Leighton Denny has become an ambassador for the British Dyslexia Association. Laura Reid speaks to him about his experiences with the condition.
Leighton Denny was excluded from school at 15, leaving compulsory education without a single qualification to his name.
He didn’t know it then but he was one of around 10 per cent of the UK population that has dyslexia, a learning difficulty that can cause problems with reading, writing and spelling.
“When I was at school, dyslexia wasn’t recognised,” the 45-year-old from East Bierley, Bradford says. “I was just classed as thick. I wanted to learn but I couldn’t. I couldn’t get my head around the way they were teaching me. My head works differently. I’ve got more of a creative approach to things and textbook education isn’t very creative so I lost interest in things fast.

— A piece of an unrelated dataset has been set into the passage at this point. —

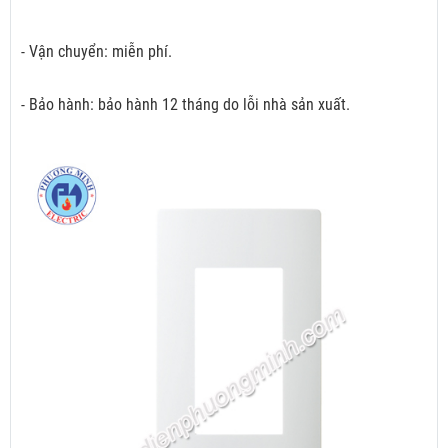
- Vận chuyển: miễn phí.
- Bảo hành: bảo hành 12 tháng do lỗi nhà sản xuất.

“A teacher once told me at school, you’re going to end up in the gutter or prison and that always stuck with me – I didn’t want either. But I did go off the rails a bit when I left because I had no qualifications. I was still learning to read and write properly from a private tutor my parents had got me.”
Leighton, who started out as a forklift truck driver, is now one of the UK’s top nail and beauty experts, his star-studded client list featuring Kate Moss, Penelope Cruz and Adele. He built an empire of salons across the world, produced his own line of nail and beauty treatments and in 2015, was awarded an MBE by the Queen for his services to business.
“I was lucky,” he says. “I got through because I had parents that were not going to let me fail. They got night jobs to pay for my home tutor. They worked with me. My mum and dad identified when I was young that I was struggling with reading and writing so they’d get me toys for Christmas focused on those things to help me develop.”
Leighton, who was diagnosed with dyslexia at the age of 17, has now become an ambassador for the British Dyslexia Association. With the national charity, he is working to raise awareness, improve diagnosis and increase support for young people with the condition.
Dyslexia is still often poorly understood and the association says diagnosis and support is at its worst since the government first began funding services in the 1980s.
In October, the All-Party Parliamentary Group for Dyslexia and Other Specific Learning Differences published a report into the educational cost of the condition.
Diagnosis is rarely an option for those who cannot afford to pay privately, it said, with more than 80 per cent of children with dyslexia leaving school without a one. Support is also “inadequate or nonexistent”, it continued, with many parents having to fight for months for basic help.
One of the report’s key proposals is to have a specialist dyslexia teacher in every school, to diagnose and support young people. It is one Leighton says is urgently needed, to stop children “slipping through the net”.
“Schools are up against it with budgets and what I’ve found is that parents are finding it hard for schools to address their child is dyslexic because they haven’t got the budget and so they’re putting barriers up.
“Families that I’ve met or that have shared their stories with me on social media are saying they just can’t get the basic diagnosis and support needs from school. They are having to fight.
“I’ve even had some people say that schools have rejected the child when the parents have paid themselves for a dyslexia diagnosis because they haven’t got specialist teachers to offer support. Everybody should have a chance in life to get an education.”
“I feel privileged that I have broken through barriers, which was hard to do,” he adds. “Things have changed so much since I was at school and technology has advanced. There is no need for children to be going through what I went through.
“If we can get the Government to accept that every school needs a dyslexia trained teacher as standard or if I can raise awareness and help out at least one child, then I’m going to be happy.”
Leighton, who is working on his second book and plans to include more about his experience with dyslexia within it, says some days he struggles to read and write, and uses software for support.
“When I’m tired or I’m distracted, the dyslexia comes in and really affects me still. It still frustrates me today at 45-years-old... Sometimes when I can’t spell things, it makes me feel daft. It takes me back to that feeling of sitting in school and a teacher telling me I’m thick.”
His message for others with the condition is to focus on what they’re good at and look at dyslexia as their biggest asset. He sees it as a gift. “I have no doubt I wouldn’t be where I am today without my dyslexic thinking,” he says. “I find I can see things more clearly and perhaps less traditionally than other people – I say I ‘think out of the bottle’.”
Leighton’s latest achievement is winning Entrepreneur of the Year in the British Association of Beauty Therapy & Cosmetology Awards. “Sometimes I have to pinch myself,” he says. “I work really hard, it doesn’t just come to me – you get out of life what you put in.
“But I do pinch myself sometimes because I think wow, this (success) has continued now for 20 years, I’ve been winning awards for 20 years. And I really do believe that it is my dyslexia that sets me apart from everybody else because of the way I think. I’m more creative, I’m a really good communicator.
“Winning entrepreneur of the year with such a prestigious company just came out of nowhere and I’m proud as punch really. That also makes me want to do what I’m doing. I want to give back.”